First we have the drugs, which are most useful in the early stages of the disease. Then, there's destructive surgery, such as Thallamotomy and Pallidotomy that target specific areas of the brain and destroy cells in order to improve body movements. Newer approaches include implanting electrodes to influence and modulate parts of the brain (Deep Brain Stimulation) and treatment to interrupt brain pathways with focused radiation rather than surgery.
All these therapies must be used judiciously. Since Parkinson's is a specific disease connected to a specific part of the brain, so the ideal treatment for it should also be highly specific.
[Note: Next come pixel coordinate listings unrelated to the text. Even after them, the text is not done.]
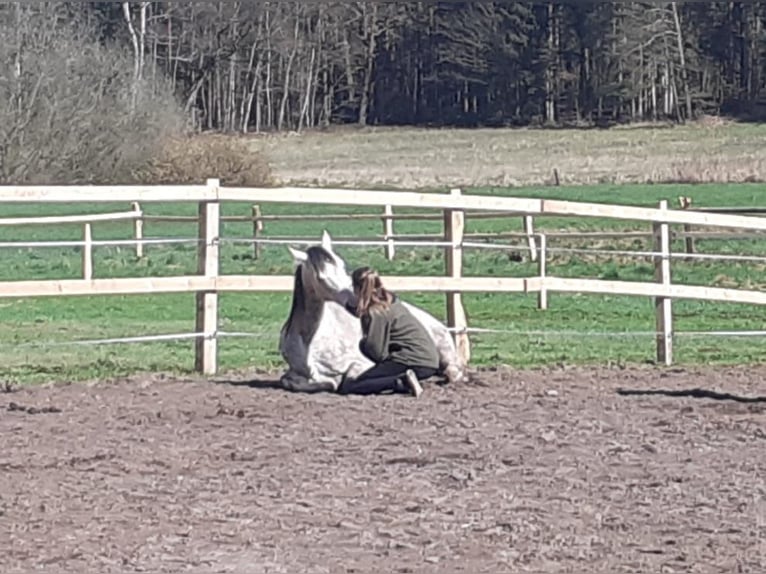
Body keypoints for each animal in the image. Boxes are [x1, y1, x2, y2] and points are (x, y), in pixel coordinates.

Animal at [278, 232, 464, 394]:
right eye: (320, 277)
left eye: (341, 264)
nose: (356, 302)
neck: (310, 343)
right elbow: (288, 381)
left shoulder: (361, 364)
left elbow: (343, 383)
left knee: (453, 372)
The neurologist follows a patient over many years and tries many different things and then hands over the baton to the neurosurgeon.
It also depends on the particular patient's history--how long h/she has had the disease, whether the problem is more one of tremors or gait disturbance. Surgery strongly benefits tremors and rigidity but not so much slowing of movement or gait disturbance. Also, if the effect of the drugs starts wearing off faster, or side-effects like dyskinesia or uncontrolled movements increase substantially, it may be time to consider surgery.
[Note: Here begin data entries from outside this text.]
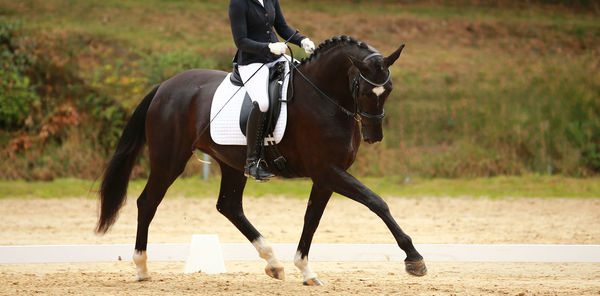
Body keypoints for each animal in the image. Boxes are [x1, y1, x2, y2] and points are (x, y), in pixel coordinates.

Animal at [97, 35, 426, 286]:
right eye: (364, 88)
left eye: (389, 89)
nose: (374, 136)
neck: (324, 98)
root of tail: (164, 87)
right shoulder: (328, 171)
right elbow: (376, 202)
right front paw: (414, 258)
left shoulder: (325, 177)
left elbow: (312, 219)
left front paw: (305, 271)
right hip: (170, 160)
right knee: (147, 202)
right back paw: (141, 268)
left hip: (232, 163)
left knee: (229, 206)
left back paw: (273, 262)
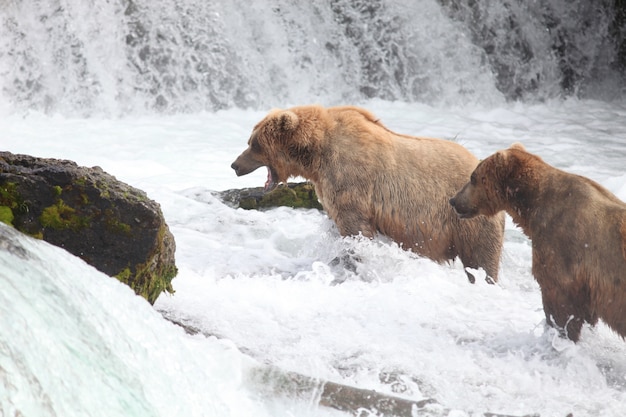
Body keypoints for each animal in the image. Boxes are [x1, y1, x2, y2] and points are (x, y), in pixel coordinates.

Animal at [232, 104, 504, 282]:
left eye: (254, 144)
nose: (235, 165)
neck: (316, 155)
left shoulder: (351, 180)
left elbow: (355, 230)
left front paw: (351, 263)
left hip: (469, 220)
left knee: (481, 258)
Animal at [448, 143, 624, 342]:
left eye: (473, 177)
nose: (453, 200)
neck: (533, 206)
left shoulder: (563, 245)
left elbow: (560, 301)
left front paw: (560, 335)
In DBS, an electrode is implanted in the brain--either in the thalamus region of the brain (most likely place for tremors), or in the Globus Pallidus (very strong effect on Dyskinesia) and now in a new area called the sub-thalmic nuclei-- through a small hole drilled in the skull. A wire runs just under the scalp down to the collarbone, where a pacemaker-sized battery is implanted. It sends electrical waves to the electrode, which emits constant, tiny electrical shocks customised to block whatever you are targeting, such as tremors or rigidity.
Imaging is the first step to locate the target area or the landmarks close to it. The second step is putting the electrode there with one millimetre accuracy, using stereotactic techniques.
You could remove the biggest brain tumour successfully and feel very proud of it, but the patient may not feel a difference immediately. But when you do DBS, you can see a perceptible difference in the operation room--the tremor just stops and it is a magnificent sight.
DBS can also be used to treat the essential tremor in some people with multiple sclerosis, rare patients with head injuries, dystonia, and some of those with cerebral palsy. Stimulation can be made appropriate for a person by manipulating and controlling the strength of the electric current.
There is a parallel fight going on, funded primarily by private industry, to attack the basic cause of the disease. Gene therapy is one arm of the fight--directly injecting genes into certain places to turn on certain enzymes which will lead to the chemical restoration in the brain. I think in our lifetime, we should see a cure for Parkinson's. And in 20 years, there should be decent enough therapies for the actual primary problem. I just don't know which one we should bet on today.